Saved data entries
- - -

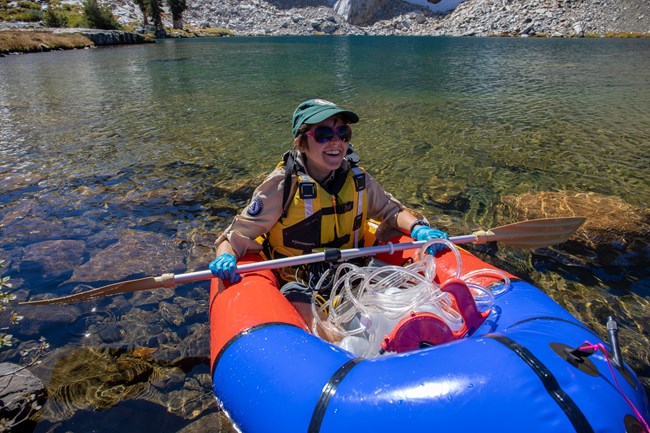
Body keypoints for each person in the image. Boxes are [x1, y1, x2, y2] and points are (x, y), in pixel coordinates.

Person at [209, 98, 448, 328]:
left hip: (352, 271)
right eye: (323, 135)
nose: (336, 142)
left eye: (342, 133)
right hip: (299, 283)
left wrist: (418, 228)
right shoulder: (282, 185)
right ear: (302, 141)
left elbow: (392, 210)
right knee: (326, 331)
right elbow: (234, 236)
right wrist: (225, 256)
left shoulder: (358, 179)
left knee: (405, 307)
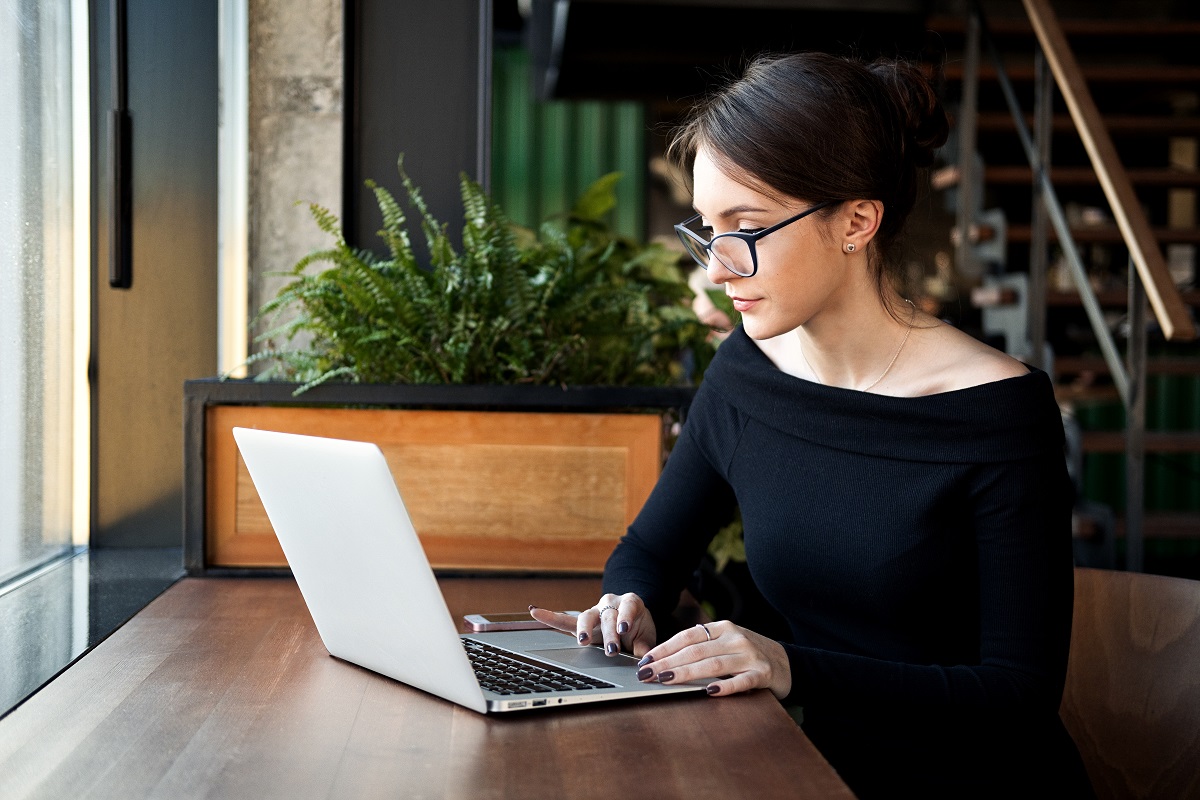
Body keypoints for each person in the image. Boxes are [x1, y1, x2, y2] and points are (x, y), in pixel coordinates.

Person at [530, 51, 1094, 798]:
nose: (716, 270)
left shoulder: (997, 414)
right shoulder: (747, 369)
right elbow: (651, 550)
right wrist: (626, 603)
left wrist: (791, 665)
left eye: (748, 228)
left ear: (857, 221)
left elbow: (1016, 694)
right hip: (807, 772)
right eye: (707, 228)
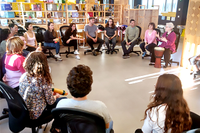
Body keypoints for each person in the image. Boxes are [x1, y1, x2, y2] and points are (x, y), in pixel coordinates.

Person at [51, 65, 113, 133]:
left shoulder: (61, 105)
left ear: (69, 85)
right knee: (110, 122)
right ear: (89, 86)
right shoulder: (100, 107)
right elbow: (106, 127)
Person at [19, 51, 65, 121]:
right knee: (63, 100)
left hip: (23, 111)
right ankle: (57, 127)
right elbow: (50, 102)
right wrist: (55, 96)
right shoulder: (43, 80)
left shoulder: (24, 76)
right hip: (36, 115)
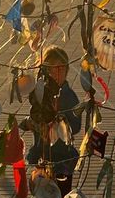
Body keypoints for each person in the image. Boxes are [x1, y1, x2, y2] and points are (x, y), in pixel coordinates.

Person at [25, 46, 82, 187]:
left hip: (63, 156)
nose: (56, 74)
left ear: (67, 71)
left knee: (62, 194)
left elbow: (76, 126)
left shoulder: (70, 97)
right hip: (42, 154)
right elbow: (34, 117)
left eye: (61, 69)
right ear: (45, 71)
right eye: (51, 69)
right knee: (43, 195)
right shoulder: (40, 94)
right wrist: (30, 124)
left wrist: (61, 125)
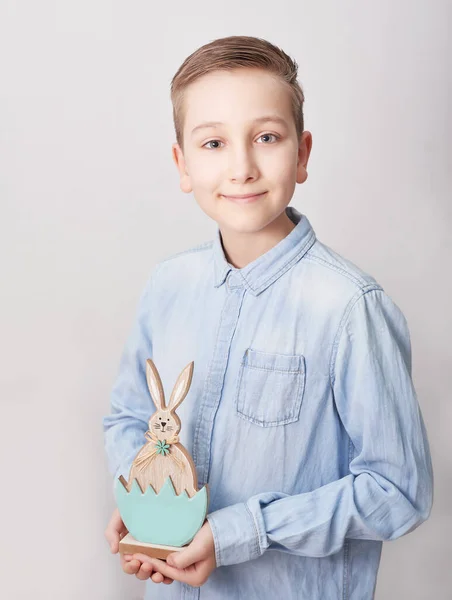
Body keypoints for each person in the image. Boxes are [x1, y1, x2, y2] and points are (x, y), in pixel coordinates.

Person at [102, 35, 434, 599]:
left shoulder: (351, 308)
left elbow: (397, 489)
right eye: (213, 143)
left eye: (266, 137)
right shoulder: (168, 285)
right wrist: (143, 502)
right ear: (182, 163)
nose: (242, 167)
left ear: (302, 154)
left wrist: (237, 532)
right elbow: (130, 417)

- - -

Although the records contain pictures, only the text should be copied, exactly as it stands.

Body keypoints for each person in the image. Boxes are [x1, y1, x2, y2] and points are (x, y), in pixel coordinates.

Person at [209, 98, 448, 328]:
left hip: (352, 271)
right eye: (323, 135)
nose: (336, 142)
left eye: (342, 133)
right hip: (299, 283)
left wrist: (418, 228)
right shoulder: (282, 185)
right ear: (302, 141)
left elbow: (392, 210)
right knee: (326, 331)
right elbow: (234, 236)
right wrist: (225, 256)
left shoulder: (358, 179)
left knee: (405, 307)
Body keypoints for each person in the image. Boxes are [x1, y1, x2, y2] and points are (x, y), in pixel coordinates.

Person at [530, 51, 1094, 798]:
nose: (716, 270)
left shoulder: (997, 414)
right shoulder: (747, 369)
right elbow: (651, 550)
right wrist: (626, 603)
left wrist: (791, 665)
left eye: (748, 228)
left ear: (857, 221)
left elbow: (1016, 694)
right hip: (807, 772)
right eye: (707, 228)
Body keypoints for each person in the image. Boxes are [x1, y1, x2, y2] and points are (x, y), in pixel coordinates.

Person at [51, 65, 113, 133]:
left shoulder: (61, 105)
left ear: (69, 85)
right knee: (110, 122)
right ear: (89, 86)
right shoulder: (100, 107)
right elbow: (106, 127)
Person at [19, 51, 65, 121]:
right knee: (63, 100)
left hip: (23, 111)
right ankle: (57, 127)
right elbow: (50, 102)
right wrist: (55, 96)
right shoulder: (43, 80)
left shoulder: (24, 76)
right hip: (36, 115)
Body keypoints for each person in the image. Boxes are [x1, y1, x2, y2] and points are (x, y), in pixel coordinates.

Person at [25, 46, 82, 187]:
left hip: (63, 156)
nose: (56, 74)
left ear: (67, 71)
left knee: (62, 194)
left elbow: (76, 126)
left shoulder: (70, 97)
right hip: (42, 154)
right elbow: (34, 117)
left eye: (61, 69)
right ear: (45, 71)
right eye: (51, 69)
right knee: (43, 195)
right shoulder: (40, 94)
right wrist: (30, 124)
left wrist: (61, 125)
Body keypoints for each person in the image. Boxes are [x1, y1, x2, y2] and points are (x, y), in pixel coordinates.

Person at [102, 35, 434, 599]:
left shoulder: (351, 308)
left elbow: (397, 489)
right eye: (213, 143)
left eye: (266, 137)
right shoulder: (168, 285)
right wrist: (143, 502)
right ear: (182, 163)
nose: (242, 167)
left ear: (302, 154)
left wrist: (237, 532)
right elbow: (130, 417)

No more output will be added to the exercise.